• [Required work]: Copy out every line of the listing, swapping "common name" for "vernacular name" wherever it appears and leaving everything else untouched.

• [Material shown]:
— begin —

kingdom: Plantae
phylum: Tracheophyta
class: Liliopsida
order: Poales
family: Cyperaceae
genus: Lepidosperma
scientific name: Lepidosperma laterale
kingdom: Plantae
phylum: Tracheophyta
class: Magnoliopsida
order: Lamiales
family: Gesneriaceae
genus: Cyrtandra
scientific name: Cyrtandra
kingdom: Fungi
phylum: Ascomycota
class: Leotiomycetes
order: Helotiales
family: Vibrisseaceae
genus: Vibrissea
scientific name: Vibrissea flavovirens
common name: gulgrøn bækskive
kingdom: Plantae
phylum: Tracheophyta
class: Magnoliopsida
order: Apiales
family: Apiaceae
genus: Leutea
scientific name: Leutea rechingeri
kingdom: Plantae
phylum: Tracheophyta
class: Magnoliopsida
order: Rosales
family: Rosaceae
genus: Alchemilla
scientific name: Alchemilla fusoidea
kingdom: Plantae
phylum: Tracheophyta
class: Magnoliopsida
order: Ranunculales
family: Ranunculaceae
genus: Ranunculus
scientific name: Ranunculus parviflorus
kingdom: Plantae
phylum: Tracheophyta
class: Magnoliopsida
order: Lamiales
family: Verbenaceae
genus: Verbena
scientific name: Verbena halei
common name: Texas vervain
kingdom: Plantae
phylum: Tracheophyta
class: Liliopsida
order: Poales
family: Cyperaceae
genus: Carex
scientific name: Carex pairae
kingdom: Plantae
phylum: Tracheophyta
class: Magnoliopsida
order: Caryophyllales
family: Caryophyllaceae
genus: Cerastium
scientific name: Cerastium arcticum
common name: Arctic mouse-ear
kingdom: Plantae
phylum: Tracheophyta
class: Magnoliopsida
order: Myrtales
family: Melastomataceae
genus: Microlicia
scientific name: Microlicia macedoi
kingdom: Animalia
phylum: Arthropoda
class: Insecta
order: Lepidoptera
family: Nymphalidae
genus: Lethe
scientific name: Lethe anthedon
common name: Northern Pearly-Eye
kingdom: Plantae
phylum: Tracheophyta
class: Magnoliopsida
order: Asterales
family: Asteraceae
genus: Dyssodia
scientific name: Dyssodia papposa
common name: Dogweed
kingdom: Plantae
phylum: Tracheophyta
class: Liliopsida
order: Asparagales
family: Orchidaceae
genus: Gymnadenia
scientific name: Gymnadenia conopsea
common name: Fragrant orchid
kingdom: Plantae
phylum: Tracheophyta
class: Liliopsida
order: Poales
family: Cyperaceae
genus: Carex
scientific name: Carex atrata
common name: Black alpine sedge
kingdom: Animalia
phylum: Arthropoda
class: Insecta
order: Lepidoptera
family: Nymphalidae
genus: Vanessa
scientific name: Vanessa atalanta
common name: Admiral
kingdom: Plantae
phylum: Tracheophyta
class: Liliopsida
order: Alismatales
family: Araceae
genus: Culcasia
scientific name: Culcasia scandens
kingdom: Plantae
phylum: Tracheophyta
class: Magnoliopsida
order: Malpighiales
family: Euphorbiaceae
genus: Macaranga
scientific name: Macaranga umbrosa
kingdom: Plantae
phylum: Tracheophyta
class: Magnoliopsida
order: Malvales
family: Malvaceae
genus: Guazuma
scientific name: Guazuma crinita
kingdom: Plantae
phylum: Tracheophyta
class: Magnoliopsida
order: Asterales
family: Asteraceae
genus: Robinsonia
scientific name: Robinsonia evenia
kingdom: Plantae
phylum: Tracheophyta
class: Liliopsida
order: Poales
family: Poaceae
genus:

— end —

• [Exercise result]:
kingdom: Plantae
phylum: Tracheophyta
class: Liliopsida
order: Poales
family: Cyperaceae
genus: Lepidosperma
scientific name: Lepidosperma laterale
kingdom: Plantae
phylum: Tracheophyta
class: Magnoliopsida
order: Lamiales
family: Gesneriaceae
genus: Cyrtandra
scientific name: Cyrtandra
kingdom: Fungi
phylum: Ascomycota
class: Leotiomycetes
order: Helotiales
family: Vibrisseaceae
genus: Vibrissea
scientific name: Vibrissea flavovirens
vernacular name: gulgrøn bækskive
kingdom: Plantae
phylum: Tracheophyta
class: Magnoliopsida
order: Apiales
family: Apiaceae
genus: Leutea
scientific name: Leutea rechingeri
kingdom: Plantae
phylum: Tracheophyta
class: Magnoliopsida
order: Rosales
family: Rosaceae
genus: Alchemilla
scientific name: Alchemilla fusoidea
kingdom: Plantae
phylum: Tracheophyta
class: Magnoliopsida
order: Ranunculales
family: Ranunculaceae
genus: Ranunculus
scientific name: Ranunculus parviflorus
kingdom: Plantae
phylum: Tracheophyta
class: Magnoliopsida
order: Lamiales
family: Verbenaceae
genus: Verbena
scientific name: Verbena halei
vernacular name: Texas vervain
kingdom: Plantae
phylum: Tracheophyta
class: Liliopsida
order: Poales
family: Cyperaceae
genus: Carex
scientific name: Carex pairae
kingdom: Plantae
phylum: Tracheophyta
class: Magnoliopsida
order: Caryophyllales
family: Caryophyllaceae
genus: Cerastium
scientific name: Cerastium arcticum
vernacular name: Arctic mouse-ear
kingdom: Plantae
phylum: Tracheophyta
class: Magnoliopsida
order: Myrtales
family: Melastomataceae
genus: Microlicia
scientific name: Microlicia macedoi
kingdom: Animalia
phylum: Arthropoda
class: Insecta
order: Lepidoptera
family: Nymphalidae
genus: Lethe
scientific name: Lethe anthedon
vernacular name: Northern Pearly-Eye
kingdom: Plantae
phylum: Tracheophyta
class: Magnoliopsida
order: Asterales
family: Asteraceae
genus: Dyssodia
scientific name: Dyssodia papposa
vernacular name: Dogweed
kingdom: Plantae
phylum: Tracheophyta
class: Liliopsida
order: Asparagales
family: Orchidaceae
genus: Gymnadenia
scientific name: Gymnadenia conopsea
vernacular name: Fragrant orchid
kingdom: Plantae
phylum: Tracheophyta
class: Liliopsida
order: Poales
family: Cyperaceae
genus: Carex
scientific name: Carex atrata
vernacular name: Black alpine sedge
kingdom: Animalia
phylum: Arthropoda
class: Insecta
order: Lepidoptera
family: Nymphalidae
genus: Vanessa
scientific name: Vanessa atalanta
vernacular name: Admiral
kingdom: Plantae
phylum: Tracheophyta
class: Liliopsida
order: Alismatales
family: Araceae
genus: Culcasia
scientific name: Culcasia scandens
kingdom: Plantae
phylum: Tracheophyta
class: Magnoliopsida
order: Malpighiales
family: Euphorbiaceae
genus: Macaranga
scientific name: Macaranga umbrosa
kingdom: Plantae
phylum: Tracheophyta
class: Magnoliopsida
order: Malvales
family: Malvaceae
genus: Guazuma
scientific name: Guazuma crinita
kingdom: Plantae
phylum: Tracheophyta
class: Magnoliopsida
order: Asterales
family: Asteraceae
genus: Robinsonia
scientific name: Robinsonia evenia
kingdom: Plantae
phylum: Tracheophyta
class: Liliopsida
order: Poales
family: Poaceae
genus:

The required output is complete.